Ogni buon gioco ha un obiettivo da raggiungere e dei passi concreti per raggiungerlo: è ciò che inchioda molti adulti e bambini allo schermo e fa passare anche delle ore a lavorare duramente e felicemente per raggiungerlo. Le caratteristiche che ci interessano sono due: si tratta di obiettivi desiderabili e raggiungibili; solamente così siamo motivati ad agire.
Se un obiettivo non è desiderabile non è un vero obiettivo ma un compito, o al massimo un problema da risolvere.

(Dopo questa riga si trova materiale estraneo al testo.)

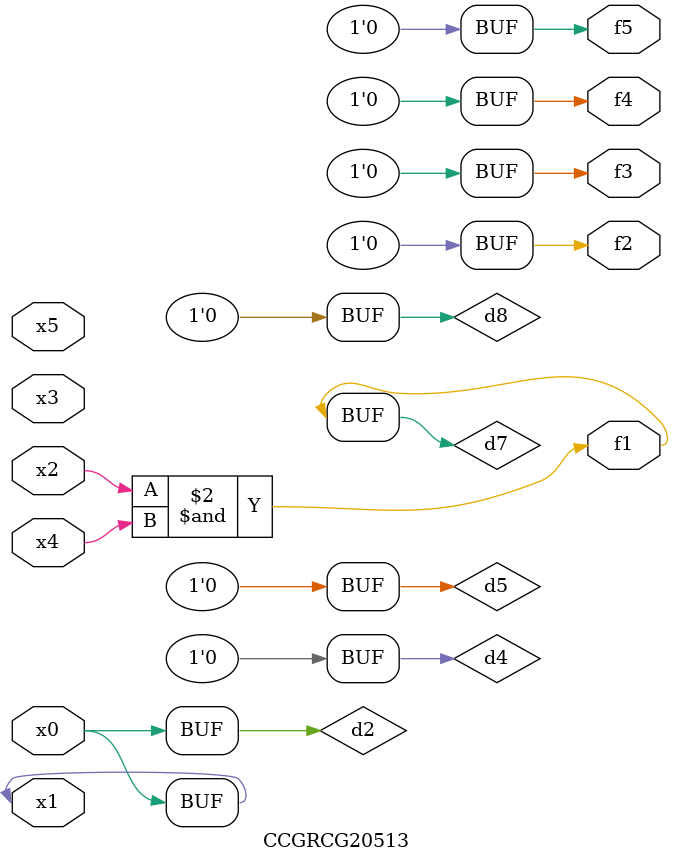
<source format=v>
module CCGRCG20513(
	input x0, x1, x2, x3, x4, x5,
	output f1, f2, f3, f4, f5
);

	wire d1, d2, d3, d4, d5, d6, d7, d8, d9;

	nand (d1, x1);
	buf (d2, x0, x1);
	nand (d3, x2, x4);
	and (d4, d1, d2);
	and (d5, d1, d2);
	nand (d6, d1, d3);
	not (d7, d3);
	xor (d8, d5);
	nor (d9, d5, d6);
	assign f1 = d7;
	assign f2 = d8;
	assign f3 = d8;
	assign f4 = d8;
	assign f5 = d8;
endmodule

</source>
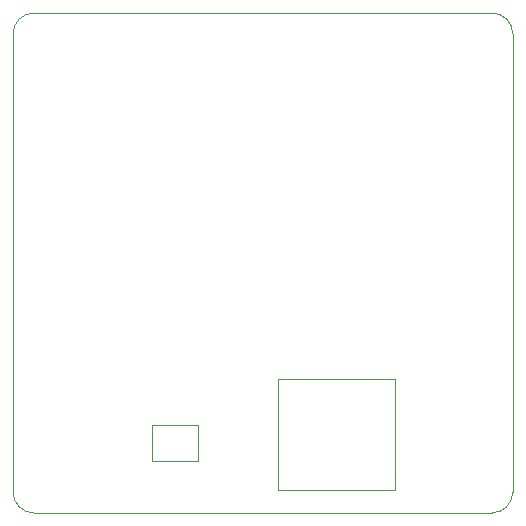
<source format=gm1>
G04*
G04 #@! TF.GenerationSoftware,Altium Limited,CircuitMaker,2.0.3 (51)*
G04*
G04 Layer_Color=16740166*
%FSLAX24Y24*%
%MOIN*%
G70*
G04*
G04 #@! TF.SameCoordinates,C005A906-C81D-4AB5-B832-F2193FDFF32C*
G04*
G04*
G04 #@! TF.FilePolarity,Positive*
G04*
G01*
G75*
%ADD13C,0.0039*%
%ADD90C,0.0020*%
%ADD91C,0.0020*%
D13*
X9843Y10532D02*
G03*
X10532Y9843I689J0D01*
G01*
X25807Y9843D02*
G03*
X26496Y10532I0J689D01*
G01*
X26496Y25817D02*
G03*
X25807Y26506I-689J0D01*
G01*
X10532Y26506D02*
G03*
X9843Y25817I0J-689D01*
G01*
X10787Y9843D02*
X25807D01*
X10532D02*
X10787D01*
X9843Y10482D02*
Y25817D01*
X26496Y10532D02*
Y25817D01*
X10482Y26506D02*
X25807D01*
D90*
X14468Y11575D02*
Y12756D01*
X16004D01*
Y11575D02*
Y12756D01*
X14468Y11575D02*
X16004D01*
D91*
X22571Y10604D02*
Y14306D01*
X18667Y10604D02*
X22571D01*
X18667D02*
Y14306D01*
X22571D01*
M02*

</source>
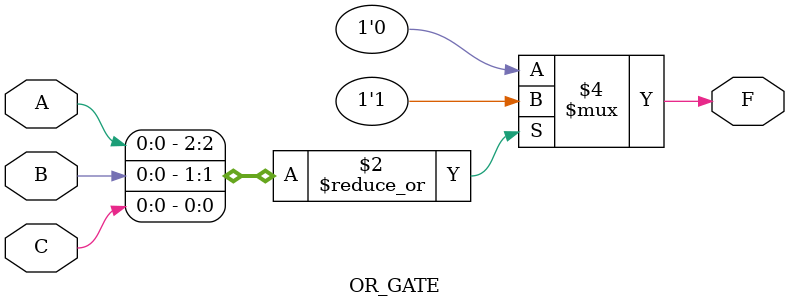
<source format=v>
module OR_GATE(A, B, C, F);
    input A, B, C;
    output F;

    reg F;

    always @(A or B or C)
    if (|{A, B, C})
        F = 1'b1;
    else
        F = 1'b0;
endmodule
</source>
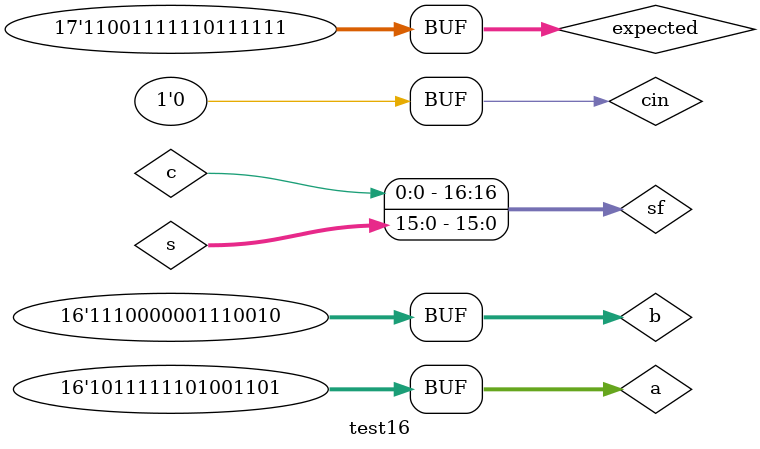
<source format=v>
`include "16bit.v"

module test16;
    reg cin;
    reg [15:0]a,b;
    wire [15:0]s;
    wire c;
    wire [16:0] sf;
    reg [16:0] expected;

    rca16 test(.a(a),.b(b),.c0(cin),.c(c),.s(s));
    assign sf={c,s};

    initial 
        begin
            a=16'b 10101000 ;b=16'b 01000101;cin=0;expected=17'b11101101;
            #10 a=16'd 48973; b=16'd 57458;cin=0; expected=17'd 106431;
        end
    initial 
        $monitor("a=%b=%d b=%b=%d  \t s=%b=%d \texpected sum=%b=%d  \t time=%0d",a,a,b,b,sf,sf,expected,expected,$time);
endmodule

</source>
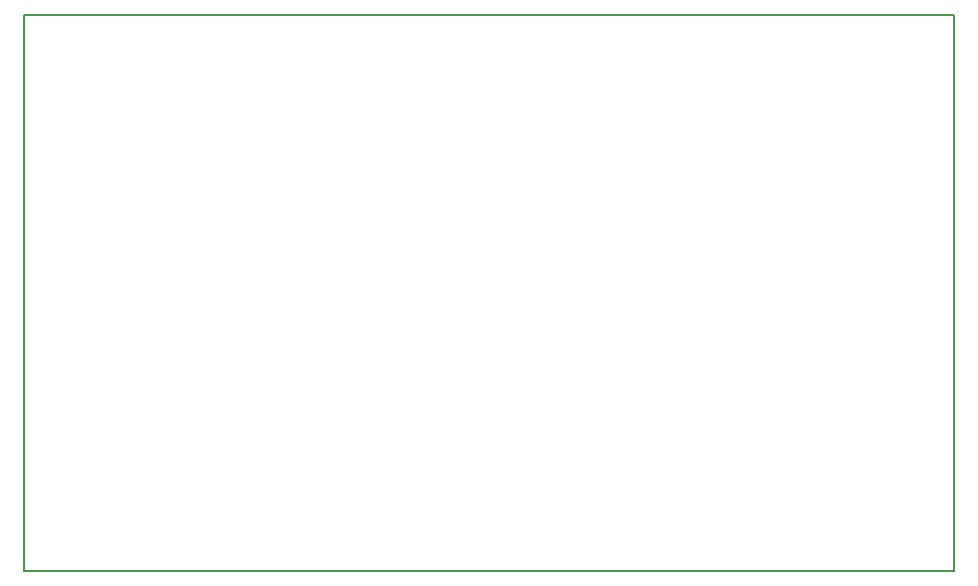
<source format=gbr>
G04 #@! TF.FileFunction,Profile,NP*
%FSLAX46Y46*%
G04 Gerber Fmt 4.6, Leading zero omitted, Abs format (unit mm)*
G04 Created by KiCad (PCBNEW 4.0.7) date 03/14/18 18:41:01*
%MOMM*%
%LPD*%
G01*
G04 APERTURE LIST*
%ADD10C,0.100000*%
%ADD11C,0.150000*%
G04 APERTURE END LIST*
D10*
D11*
X110286800Y-145643600D02*
X110286800Y-98552000D01*
X189026800Y-145643600D02*
X110286800Y-145643600D01*
X189026800Y-98552000D02*
X189026800Y-145643600D01*
X110286800Y-98552000D02*
X189026800Y-98552000D01*
M02*

</source>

Quindi una cosa subìta, che può anche coinvolgerci ma che non ci entusiasma.
Se un obiettivo è desiderabile ma non è raggiungibile, allora è un desiderio: qualcosa di altamente motivante ma che resta nell’ambito dei sogni, rifuggendo dalle azioni concrete per raggiungerlo.
Ogni buon gioco ha una seconda forte caratteristica: c’è sempre un fallimento. Strano, perché a nessuno piace fallire, eppure i giocatori passano anche l’80% del loro tempo a fallire. E lo fanno godendo, eccitati, ottimisti. Il punto è che tanto più falliscono, tanto più sono motivati a fare meglio, a provare di nuovo perché andrà meglio. Finché arriva il giorno in cui li padroneggiano a tal punto da esserne annoiati, e li abbandonano. Questo ci fa pensare che non sia tanto il successo a legarli al gioco, quanto qualcosa che ha a che vedere con l’apprendimento: i giochi eliminano la nostra paura di fallire perché ci proiettano in una cornice cosiddetta “feedback”, entro la quale possiamo misurarci in modo incrementale. Il successo in sé, paradossalmente, dà piacere ma ci lascia anche un vuoto, la perdita di qualcosa di interessante da fare.
Ecco quindi la seconda riflessione da trasportare in ambito lavorativo: in che modo creare una cornice-feedback entro cui sia possibile lavorare su obiettivi incrementali, permettendosi prove ed errori, valorizzandoli come apprendimento?